Démarrant comme un film noir un peu glaçant, « Mauvais sang » raconte le parcours de deux vieux gangsters, Marc et Hans, qui décident d’engager le jeune Alex (dit « Langue pendue »), fils d’un de
leur ami venant de décéder, pour lui proposer un « coup » risqué mais important. Aussi mystérieux que cela puisse paraître, ils veulent dérober la formule tenue secrète dans un laboratoire ultra
protégé, qui permettrait de venir à bout d’une nouvelle maladie émergente, le STPO, qui tuerait les amants qui « font l’amour sans amour »… Si l’on pense évidemment au SIDA, qui venait justement
d’être nommé ainsi dans le monde, il ne faut cependant pas voir le moindre côté réac à cette façon d’envisager ses victimes comme des copulateurs sans âme, mais y voir bien plus certainement les
fortes tendances romantiques du cinéaste ayant fait du cinématographe un art subtil de la captation du sentiment amoureux !
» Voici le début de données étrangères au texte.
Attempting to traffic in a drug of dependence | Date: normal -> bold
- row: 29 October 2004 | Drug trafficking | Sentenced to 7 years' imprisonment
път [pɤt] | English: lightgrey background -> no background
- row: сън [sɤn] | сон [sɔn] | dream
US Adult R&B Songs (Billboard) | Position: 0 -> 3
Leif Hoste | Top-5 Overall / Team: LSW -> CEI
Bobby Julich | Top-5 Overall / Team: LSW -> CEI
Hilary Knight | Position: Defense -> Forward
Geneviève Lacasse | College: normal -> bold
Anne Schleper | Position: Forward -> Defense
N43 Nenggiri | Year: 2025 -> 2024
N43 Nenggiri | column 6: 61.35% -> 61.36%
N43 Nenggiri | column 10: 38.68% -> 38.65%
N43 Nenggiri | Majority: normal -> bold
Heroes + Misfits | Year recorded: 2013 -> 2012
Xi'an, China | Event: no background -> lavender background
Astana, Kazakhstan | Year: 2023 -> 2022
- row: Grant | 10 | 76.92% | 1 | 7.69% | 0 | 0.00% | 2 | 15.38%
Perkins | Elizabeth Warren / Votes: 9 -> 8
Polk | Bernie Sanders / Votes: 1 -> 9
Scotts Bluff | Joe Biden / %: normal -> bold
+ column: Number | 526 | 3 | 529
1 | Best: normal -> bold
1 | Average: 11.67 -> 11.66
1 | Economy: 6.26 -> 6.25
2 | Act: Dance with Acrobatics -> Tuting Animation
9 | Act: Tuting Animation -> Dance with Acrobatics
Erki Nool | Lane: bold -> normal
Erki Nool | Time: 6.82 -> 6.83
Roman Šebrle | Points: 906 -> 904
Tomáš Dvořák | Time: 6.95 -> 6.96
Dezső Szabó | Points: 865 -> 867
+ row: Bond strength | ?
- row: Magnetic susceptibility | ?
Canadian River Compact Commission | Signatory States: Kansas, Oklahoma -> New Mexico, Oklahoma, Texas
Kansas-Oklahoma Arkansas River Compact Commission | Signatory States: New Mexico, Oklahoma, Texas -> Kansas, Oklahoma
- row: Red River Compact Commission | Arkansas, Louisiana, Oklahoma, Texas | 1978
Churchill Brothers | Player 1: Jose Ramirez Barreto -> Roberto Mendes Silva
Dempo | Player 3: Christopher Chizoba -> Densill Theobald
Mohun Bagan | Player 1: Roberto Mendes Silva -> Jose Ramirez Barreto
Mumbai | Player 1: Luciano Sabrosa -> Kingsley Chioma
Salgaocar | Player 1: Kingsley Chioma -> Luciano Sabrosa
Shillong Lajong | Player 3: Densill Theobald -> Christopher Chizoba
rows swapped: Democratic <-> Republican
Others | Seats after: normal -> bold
Car bien plus que cette histoire de gangsters, c’est la relation qui se tisse entre Alex et la belle Anna, qui est la jeune maîtresse de Marc, qui intéresse en priorité Carax… Le cinéaste filme
entre eux la naissance de l’amour avec un état de grâce absolu et foudroyant, au gré de séquences poétiques, dramatiques ou même humoristiques à se damner ! Les capacités de feu follet
saltimbanque de Denis Lavant dans la peau d’Alex sont un atout imparable pour le film : sa course folle dans les rues la nuit, comme un pantin désarticulé, au gré d’un travelling en plan séquence
sur une chanson de David Bowie, demeure un morceau de bravoure cinématographique autant qu’un moment de magie inoubliable… Les scènes où Alex s’improvise magicien devant le regard ravi d’Anna
sont elles aussi savoureuse. Quant à Anna justement, incarnée par la sublime débutante Juliette Binoche, son charme opère à tous les plans !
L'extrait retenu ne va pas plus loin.